R&R Standard of Review
This Court reviews de novo the portions of the R&R to which the parties
have objected. See Fed. R. Civ. P. 72(b)(3). The R&R determined that genuine
issues of material fact exist with respect to Fuller’s excessive force and assault and
battery claims. (See R&R at 15-16, Pg. ID 769-70.) The Defendants timely and
properly objected to this determination.
(See ECF #71, Pg. ID 794.)
Consequently, this Court reviews de novo the portions of the R&R evaluating the
use of excessive force and assault and battery claims.
B.
Summary Judgment Standard of Review
A movant is entitled to summary judgment when it “shows that there is no
genuine dispute as to any material fact....” SEC v. Sierra Brokerage Services, Inc.,
712 F.3d 321, 326–27 (6th Cir. 2013) (citing Anderson v. Liberty Lobby, Inc., 477
U.S. 242, 251–52 (1986)) (quotations omitted). When reviewing the record, “the
court must view the evidence in the light most favorable to the non-moving party
and draw all reasonable inferences in its favor.” Id. “The mere existence of a
scintilla of evidence in support of the [non-moving party’s] position will be
insufficient; there must be evidence on which the jury could reasonably find for
[that party].” Anderson, 477 U.S. at 252. Summary judgment is not appropriate
when “the evidence presents a sufficient disagreement to require submission to a
7
jury.” Id. at 251-252. Indeed, “[c]redibility determinations, the weighing of the
evidence, and the drafting of legitimate inferences from the facts are jury
functions, not those of a judge…” Id. at 255.
ANALYSIS
A.
The Court Sustains Defendants’ Objection to the R&R’s Consideration
of the Statement in Fuller’s Post-Deposition Affidavit That Kerr
Sprayed Him Without Warning
In his post-deposition affidavit, Fuller said that Kerr began spraying him
“without warning” during the July 3rd Quell Shower. (ECF #66-1 at 2, Pg. ID
641.) The R&R suggested that this statement supports Fuller’s argument that there
is a material factual dispute as to whether Kerr acted unlawfully. But the statement
directly contradicts Fuller’s deposition testimony.
At his deposition, Fuller
admitted that Kerr told him to cover his eyes before he (Kerr) began administering
the quell shower:
Q:
So he told you to put your hands up over your eyes
first?
A:
Yes.
(ECF #48-8 at 9, Pg. ID 355 (emphasis added).)

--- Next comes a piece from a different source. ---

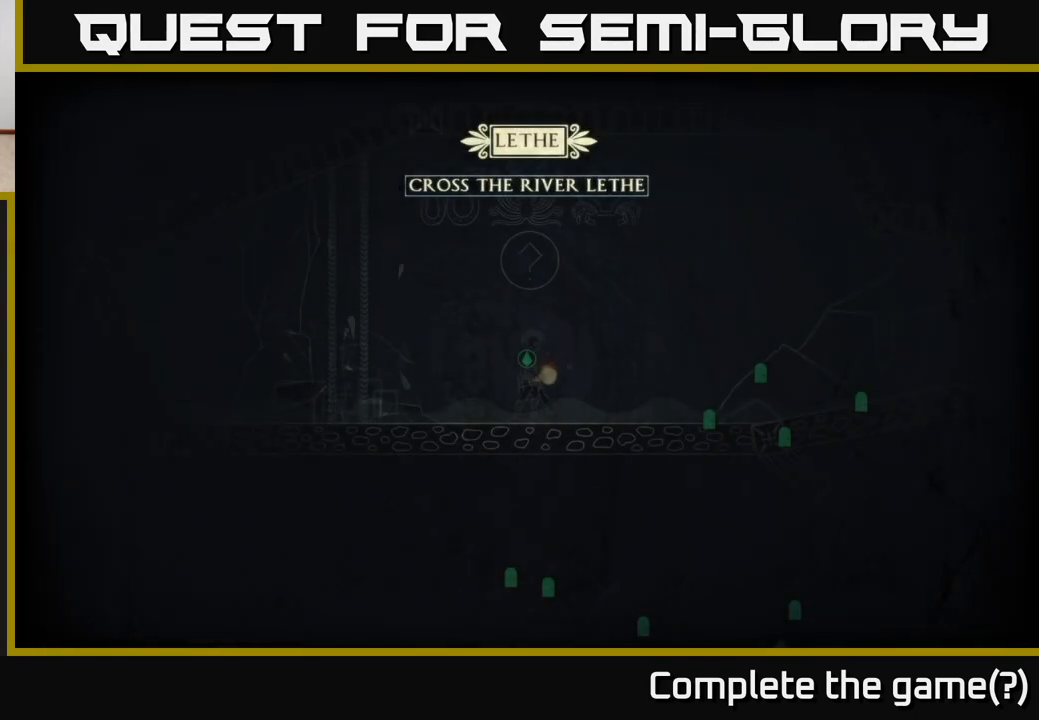
{"buttons": [], "left_stick": "left", "right_stick": "center", "events": [[17, "right_stick", "left"], [100, "left_stick", "center"], [217, "right_stick", "center"], [500, "left_stick", "left"]]}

Under the “sham affidavit” rule, Fuller may not oppose Kerr’s motion for
summary judgment by invoking the contradictory statement from his postdeposition affidavit. See Penny v. United Parcel Service, 128 F.3d 408, 415 (6th
8
Cir. 1997) (non-movant may not create material factual dispute by submitting an
affidavit that directly contradicts his deposition testimony).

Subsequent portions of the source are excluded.